Given a self-adjoint operator $A$ defined on a finite-dimensional inner product space, the problem is to prove $\min \{ (Ax,x):|x| = 1\}$ is actually an eigenvalue of $A$. Here $|x|$ denotes the norm induced from the inner product.

The following is a proof from a text book which I have trouble with.

This is the statement of the formal theorem and the first part, which I understand. It just proves $\inf \{ (Ax,x):|x| = 1\} = \min \{ (Ax,x):|x| = 1\}$. My problem is in the second part below.
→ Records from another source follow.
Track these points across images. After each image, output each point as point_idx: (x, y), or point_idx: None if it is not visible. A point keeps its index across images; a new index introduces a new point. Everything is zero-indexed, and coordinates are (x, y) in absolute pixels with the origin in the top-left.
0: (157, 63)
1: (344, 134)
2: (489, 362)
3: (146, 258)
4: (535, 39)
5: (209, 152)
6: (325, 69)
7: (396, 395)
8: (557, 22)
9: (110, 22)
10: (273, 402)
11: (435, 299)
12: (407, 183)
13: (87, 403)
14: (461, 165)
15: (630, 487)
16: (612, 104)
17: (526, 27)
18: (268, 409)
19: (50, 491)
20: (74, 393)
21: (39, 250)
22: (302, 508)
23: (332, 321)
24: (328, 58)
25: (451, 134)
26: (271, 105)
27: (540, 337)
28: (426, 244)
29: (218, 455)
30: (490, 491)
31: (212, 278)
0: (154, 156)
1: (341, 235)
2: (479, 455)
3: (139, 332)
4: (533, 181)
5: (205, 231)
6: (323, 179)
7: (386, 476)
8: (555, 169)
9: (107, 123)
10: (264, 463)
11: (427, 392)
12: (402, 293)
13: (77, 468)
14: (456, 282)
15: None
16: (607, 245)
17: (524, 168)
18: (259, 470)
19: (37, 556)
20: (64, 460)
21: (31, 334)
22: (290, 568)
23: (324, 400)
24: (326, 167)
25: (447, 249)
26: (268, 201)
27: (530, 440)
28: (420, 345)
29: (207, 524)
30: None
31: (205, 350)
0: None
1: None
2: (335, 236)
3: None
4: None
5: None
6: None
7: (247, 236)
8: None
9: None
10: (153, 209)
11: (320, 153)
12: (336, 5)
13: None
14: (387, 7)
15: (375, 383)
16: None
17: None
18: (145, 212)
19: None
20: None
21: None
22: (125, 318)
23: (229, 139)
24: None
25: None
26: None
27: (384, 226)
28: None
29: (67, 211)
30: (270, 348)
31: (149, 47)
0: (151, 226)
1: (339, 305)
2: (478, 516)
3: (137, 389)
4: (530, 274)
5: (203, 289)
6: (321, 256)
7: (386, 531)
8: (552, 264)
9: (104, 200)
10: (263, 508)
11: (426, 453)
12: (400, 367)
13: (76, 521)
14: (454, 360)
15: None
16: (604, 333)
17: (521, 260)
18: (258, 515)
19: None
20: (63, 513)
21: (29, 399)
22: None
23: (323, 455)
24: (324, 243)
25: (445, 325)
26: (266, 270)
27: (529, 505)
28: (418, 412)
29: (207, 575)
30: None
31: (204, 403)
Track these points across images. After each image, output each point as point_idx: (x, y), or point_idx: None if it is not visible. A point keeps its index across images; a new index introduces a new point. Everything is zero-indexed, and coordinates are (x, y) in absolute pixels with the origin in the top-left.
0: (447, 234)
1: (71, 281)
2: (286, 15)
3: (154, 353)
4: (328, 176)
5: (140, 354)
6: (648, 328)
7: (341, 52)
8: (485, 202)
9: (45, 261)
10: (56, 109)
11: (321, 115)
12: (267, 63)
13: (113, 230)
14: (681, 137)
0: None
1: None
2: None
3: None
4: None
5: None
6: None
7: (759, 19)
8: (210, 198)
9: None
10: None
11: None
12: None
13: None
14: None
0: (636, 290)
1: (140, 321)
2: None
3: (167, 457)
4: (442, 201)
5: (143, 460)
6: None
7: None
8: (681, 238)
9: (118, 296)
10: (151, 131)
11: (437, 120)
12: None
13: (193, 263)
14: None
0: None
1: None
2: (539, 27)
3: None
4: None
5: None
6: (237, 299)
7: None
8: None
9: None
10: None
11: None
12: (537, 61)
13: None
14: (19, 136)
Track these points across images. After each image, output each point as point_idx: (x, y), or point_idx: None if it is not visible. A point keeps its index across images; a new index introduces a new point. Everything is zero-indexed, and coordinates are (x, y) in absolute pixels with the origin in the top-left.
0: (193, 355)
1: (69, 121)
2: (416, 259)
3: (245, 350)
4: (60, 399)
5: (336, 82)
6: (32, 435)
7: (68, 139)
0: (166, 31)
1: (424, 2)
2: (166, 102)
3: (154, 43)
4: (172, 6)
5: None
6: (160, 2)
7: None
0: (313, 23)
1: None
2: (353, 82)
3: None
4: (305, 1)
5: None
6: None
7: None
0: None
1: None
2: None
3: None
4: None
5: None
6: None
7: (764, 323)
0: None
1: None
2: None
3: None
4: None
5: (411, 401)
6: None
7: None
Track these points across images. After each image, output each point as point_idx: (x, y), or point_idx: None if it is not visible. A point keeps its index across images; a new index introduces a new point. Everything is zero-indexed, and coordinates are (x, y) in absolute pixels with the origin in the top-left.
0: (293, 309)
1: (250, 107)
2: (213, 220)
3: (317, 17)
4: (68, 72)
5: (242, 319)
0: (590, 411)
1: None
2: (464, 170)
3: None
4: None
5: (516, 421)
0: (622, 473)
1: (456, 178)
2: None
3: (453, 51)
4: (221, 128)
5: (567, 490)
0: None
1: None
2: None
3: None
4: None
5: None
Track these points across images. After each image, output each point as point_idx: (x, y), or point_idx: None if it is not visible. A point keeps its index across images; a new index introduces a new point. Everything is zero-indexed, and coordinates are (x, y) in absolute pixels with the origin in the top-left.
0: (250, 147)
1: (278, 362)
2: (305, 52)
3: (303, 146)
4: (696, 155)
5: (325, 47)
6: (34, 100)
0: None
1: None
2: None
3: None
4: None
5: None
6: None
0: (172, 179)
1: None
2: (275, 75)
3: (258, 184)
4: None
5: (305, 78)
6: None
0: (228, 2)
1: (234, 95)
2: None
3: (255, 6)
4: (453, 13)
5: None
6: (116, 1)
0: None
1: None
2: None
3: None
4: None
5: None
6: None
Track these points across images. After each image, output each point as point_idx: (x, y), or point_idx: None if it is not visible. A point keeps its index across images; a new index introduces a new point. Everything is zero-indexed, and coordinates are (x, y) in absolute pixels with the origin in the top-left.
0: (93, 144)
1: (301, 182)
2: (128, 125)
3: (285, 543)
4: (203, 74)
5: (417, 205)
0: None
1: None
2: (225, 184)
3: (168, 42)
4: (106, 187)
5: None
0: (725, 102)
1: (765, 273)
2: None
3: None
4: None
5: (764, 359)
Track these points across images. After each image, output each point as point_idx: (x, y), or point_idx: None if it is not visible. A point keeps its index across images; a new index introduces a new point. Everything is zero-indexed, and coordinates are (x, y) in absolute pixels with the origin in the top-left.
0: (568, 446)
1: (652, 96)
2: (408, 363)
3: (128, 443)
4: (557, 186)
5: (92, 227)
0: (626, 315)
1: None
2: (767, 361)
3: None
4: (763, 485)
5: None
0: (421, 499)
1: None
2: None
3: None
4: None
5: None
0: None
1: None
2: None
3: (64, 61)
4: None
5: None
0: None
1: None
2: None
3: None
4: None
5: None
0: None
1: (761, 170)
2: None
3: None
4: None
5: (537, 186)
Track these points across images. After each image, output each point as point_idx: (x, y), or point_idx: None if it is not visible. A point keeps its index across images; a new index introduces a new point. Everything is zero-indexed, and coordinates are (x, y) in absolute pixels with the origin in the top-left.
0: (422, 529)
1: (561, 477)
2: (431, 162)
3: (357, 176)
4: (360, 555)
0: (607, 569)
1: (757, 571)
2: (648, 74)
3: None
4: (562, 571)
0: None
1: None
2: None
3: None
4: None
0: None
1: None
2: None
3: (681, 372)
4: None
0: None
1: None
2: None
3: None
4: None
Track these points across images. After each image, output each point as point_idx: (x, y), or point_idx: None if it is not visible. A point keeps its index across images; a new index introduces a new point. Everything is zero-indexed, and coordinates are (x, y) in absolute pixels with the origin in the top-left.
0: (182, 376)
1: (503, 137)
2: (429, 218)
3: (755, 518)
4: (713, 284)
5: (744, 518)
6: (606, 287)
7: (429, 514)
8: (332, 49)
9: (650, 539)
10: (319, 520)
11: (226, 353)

This is the second part where I have a problem. My confusion is that the minimum is restricted over $|x|=1$, while I think $|v_1+tw| > 1$ for $t>0$ if $|v_1|=1$, so in plain words, $v_1+tw$ is not inside the restriction of the minimum for any $t>0$. In this case how can we take derivative of that function $f$ and say the derivative is zero at the minimum?

Answer 1

You can rewrite $f$ using the properties of the scalar product as

$$ f(t) = \left< A \left( \frac{v_1 + t w}{|v_1 + tw|} \right), \frac{v_1 + tw}{|v_1 + tw|} \right>. $$

Then for each $t$, the vector $x = \frac{v_1 + tw}{|v_1 + tw|}$ is of unit length.